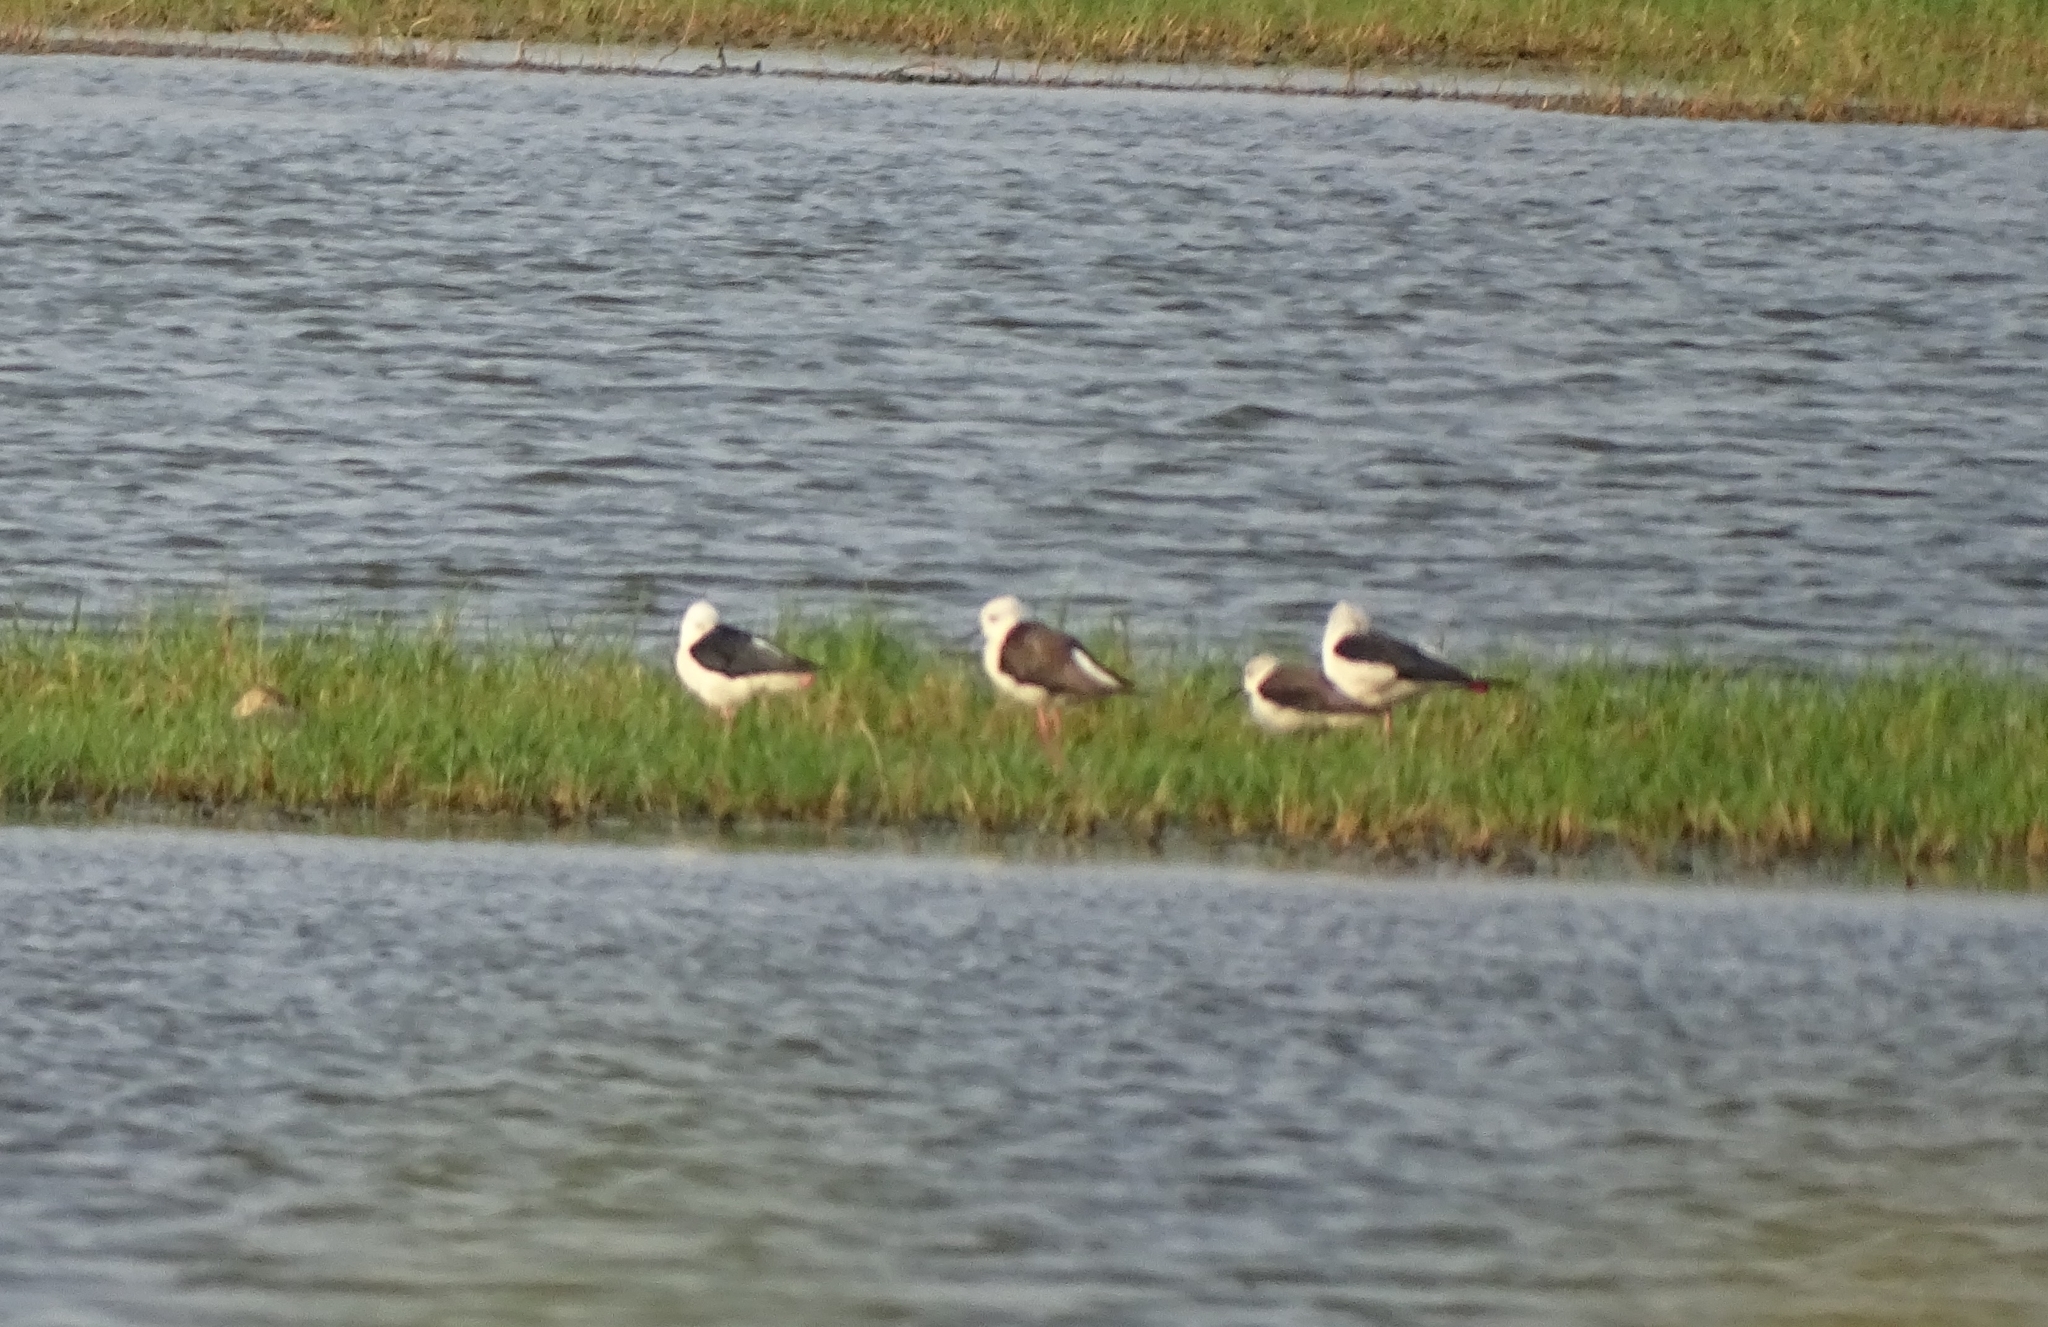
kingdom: Animalia
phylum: Chordata
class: Aves
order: Charadriiformes
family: Recurvirostridae
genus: Himantopus
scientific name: Himantopus himantopus
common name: Black-winged stilt
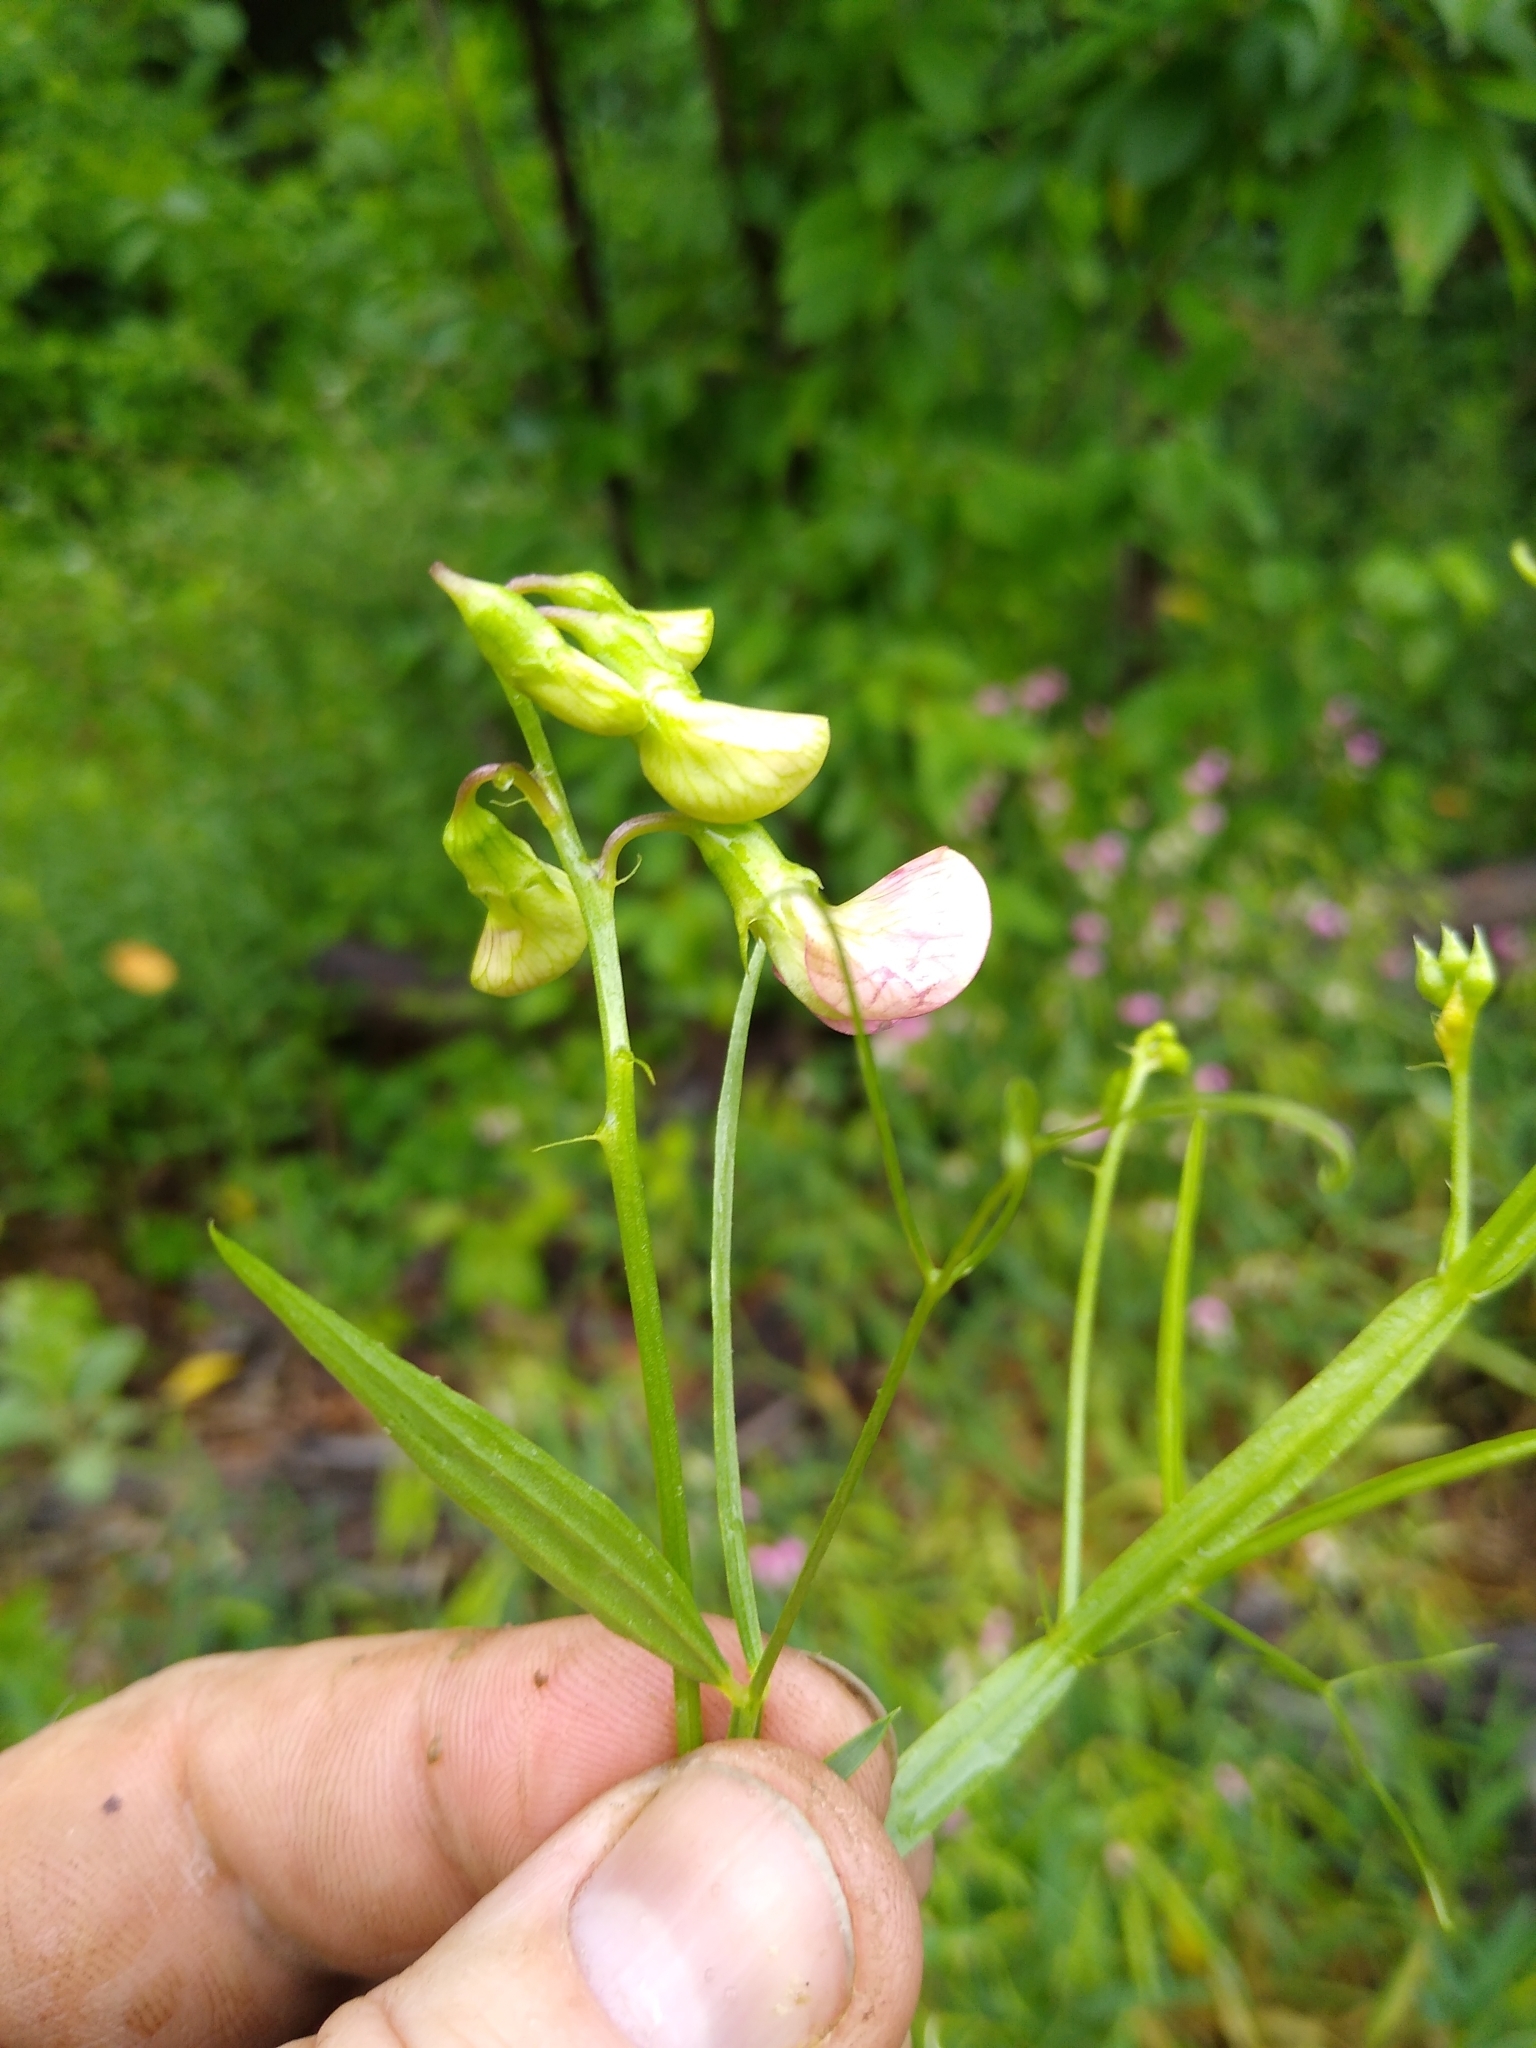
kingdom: Plantae
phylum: Tracheophyta
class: Magnoliopsida
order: Fabales
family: Fabaceae
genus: Lathyrus
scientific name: Lathyrus sylvestris
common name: Flat pea
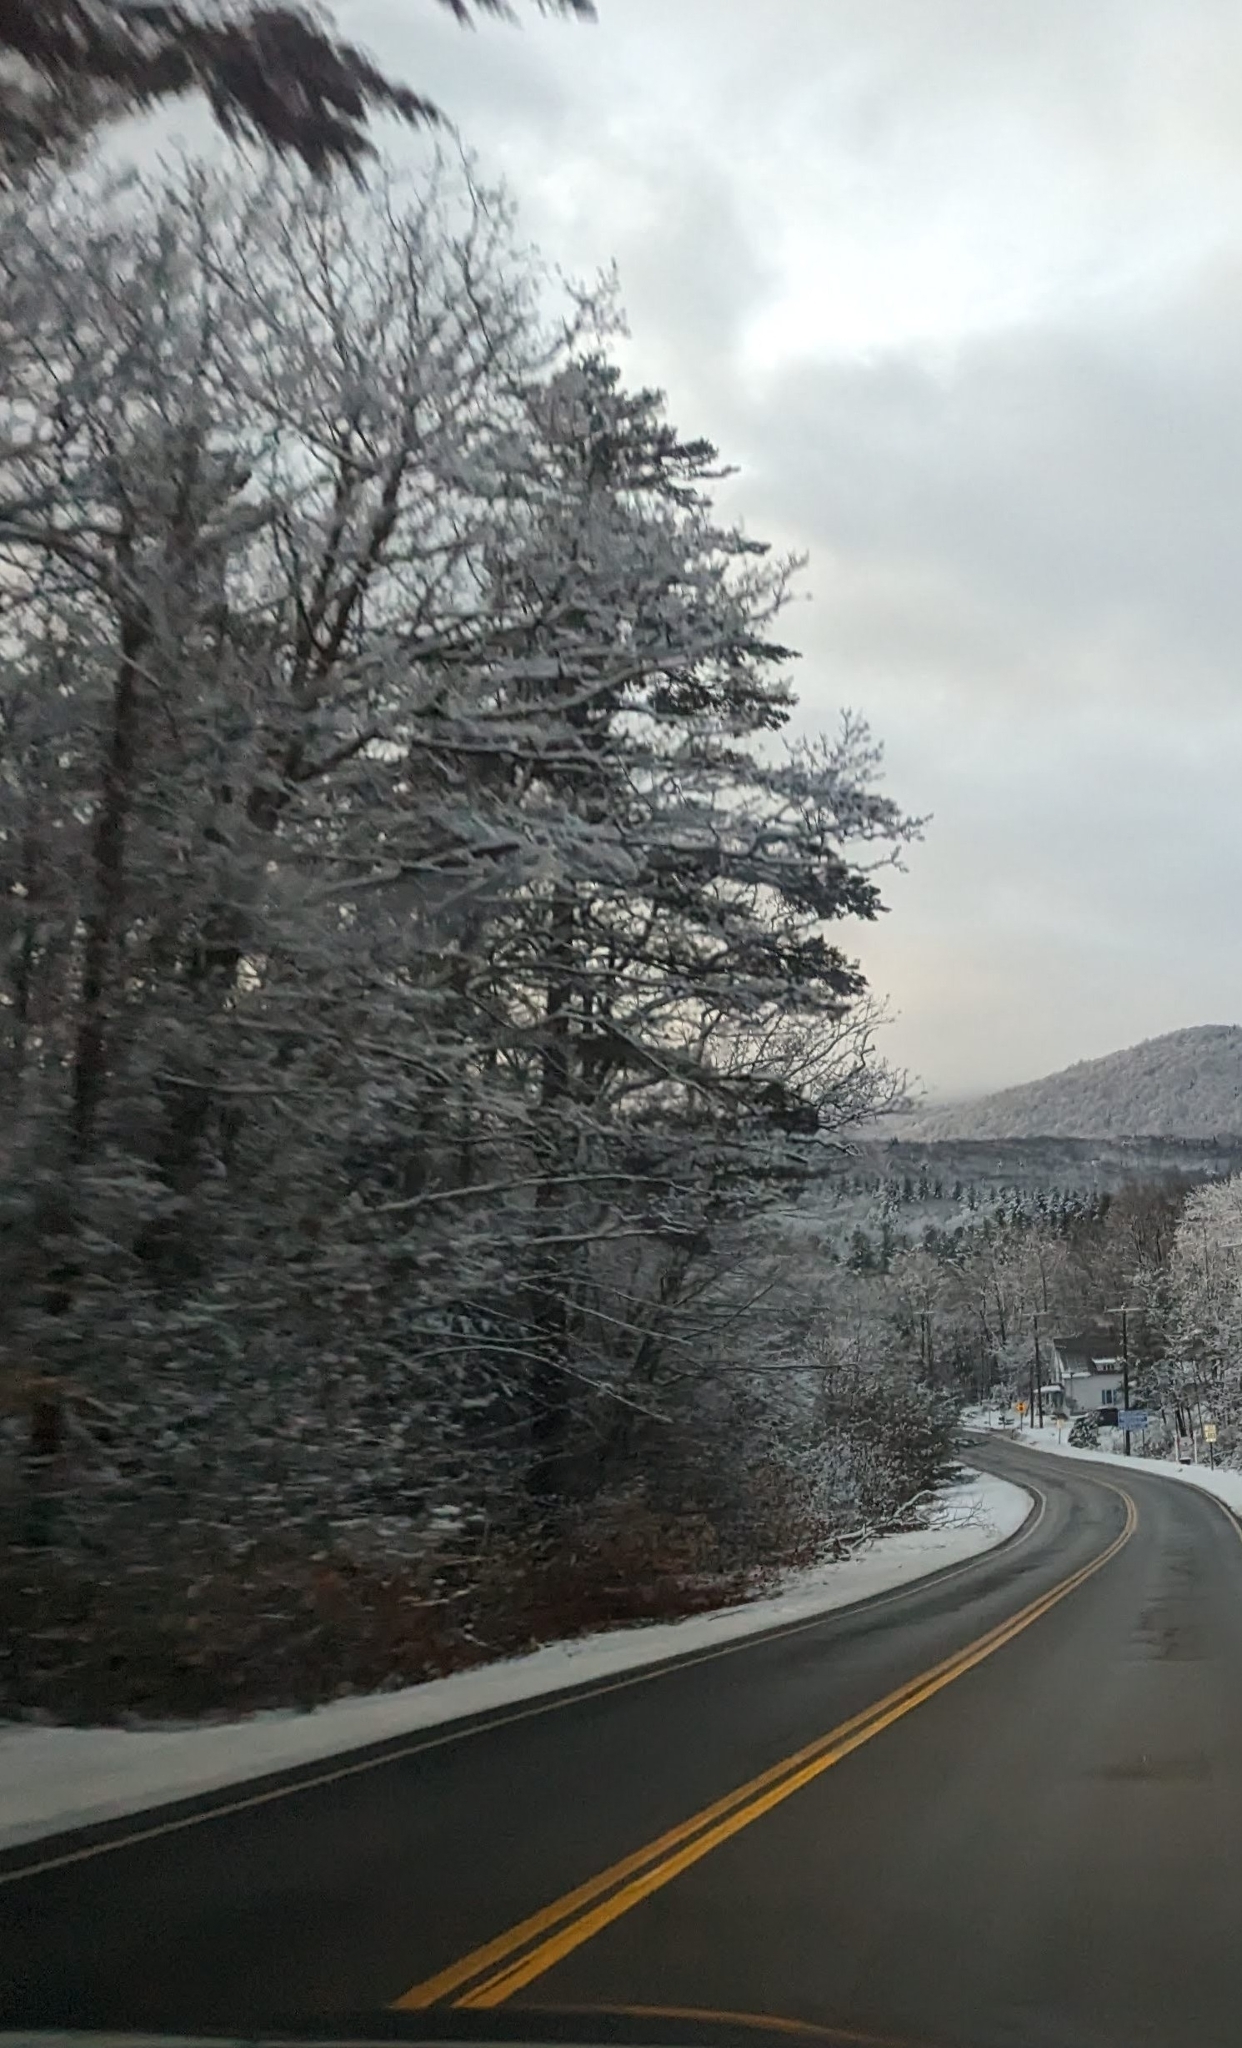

|---|

» **Aim of the task**: Return every line of text in the entries above, word for word, and leave out the pictures.

» **Written answer**:
kingdom: Animalia
phylum: Chordata
class: Aves
order: Charadriiformes
family: Recurvirostridae
genus: Himantopus
scientific name: Himantopus himantopus
common name: Black-winged stilt
kingdom: Plantae
phylum: Tracheophyta
class: Magnoliopsida
order: Fabales
family: Fabaceae
genus: Lathyrus
scientific name: Lathyrus sylvestris
common name: Flat pea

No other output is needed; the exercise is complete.